WHAT TO PRODUCE: Print the passage below about AT1 bonds in full, word for word.

EXTRACT PROVIDED:
+-------+
Today’s Matt Levine edition about Credit Suisse (here)is really really good. In particular the explanation about AT1 Bonds:
AT1s
After the 2008 financial crisis, European banks issued a lot of what are called “additional tier 1 capital securities,” or “contingent convertibles,” or AT1s or CoCos. The way an AT1 works is like this:
- It is a bond, has a fixed face amount, and pays regular interest.
- It is perpetual — the bank never has to pay it back — but the bank can pay it back after five years, and generally does.
- If the bank’s common equity tier 1 capital ratio — a measure of its regulatory capital — ffalls below 7%, then the AT1 is written down to zero: It never needs to be paid back; it just goes away completely.
+-------+
DATASET EXTRACT:
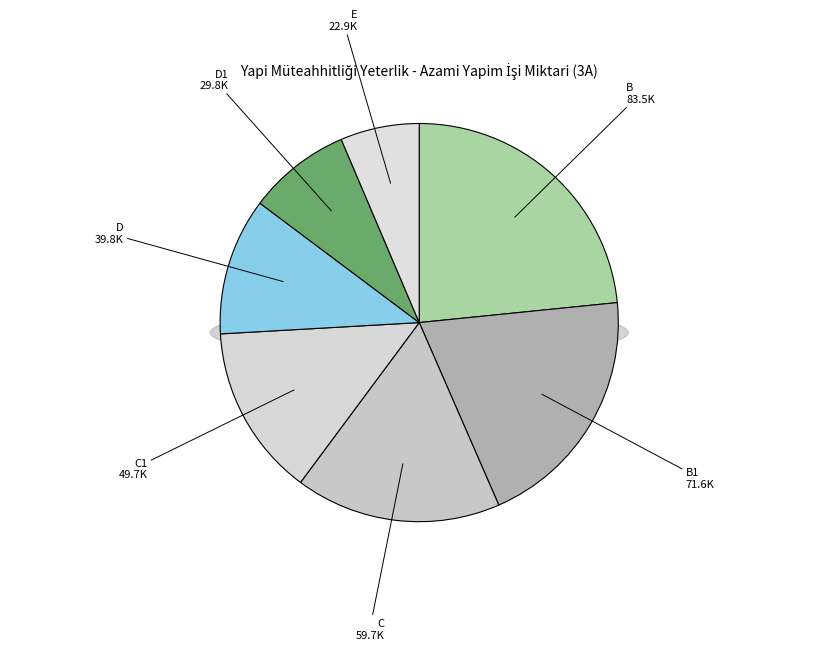

How many slices are in this pie chart?

7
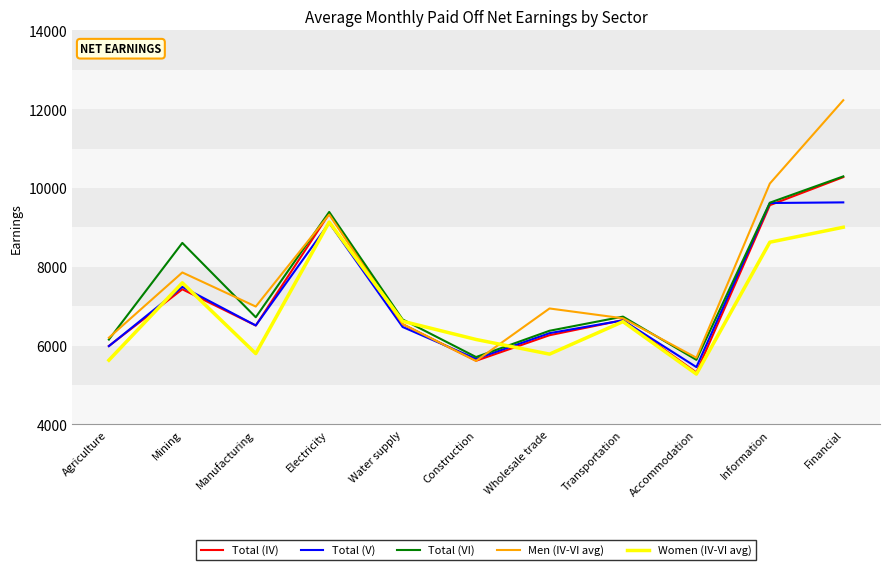

Where is Women (IV-VI avg) nearest to the value 7205?

Mining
+-------+
REPLY TO THE TASK:
Today’s Matt Levine edition about Credit Suisse (here)is really really good. In particular the explanation about AT1 Bonds:
AT1s
After the 2008 financial crisis, European banks issued a lot of what are called “additional tier 1 capital securities,” or “contingent convertibles,” or AT1s or CoCos. The way an AT1 works is like this:
- It is a bond, has a fixed face amount, and pays regular interest.
- It is perpetual — the bank never has to pay it back — but the bank can pay it back after five years, and generally does.
- If the bank’s common equity tier 1 capital ratio — a measure of its regulatory capital — ffalls below 7%, then the AT1 is written down to zero: It never needs to be paid back; it just goes away completely.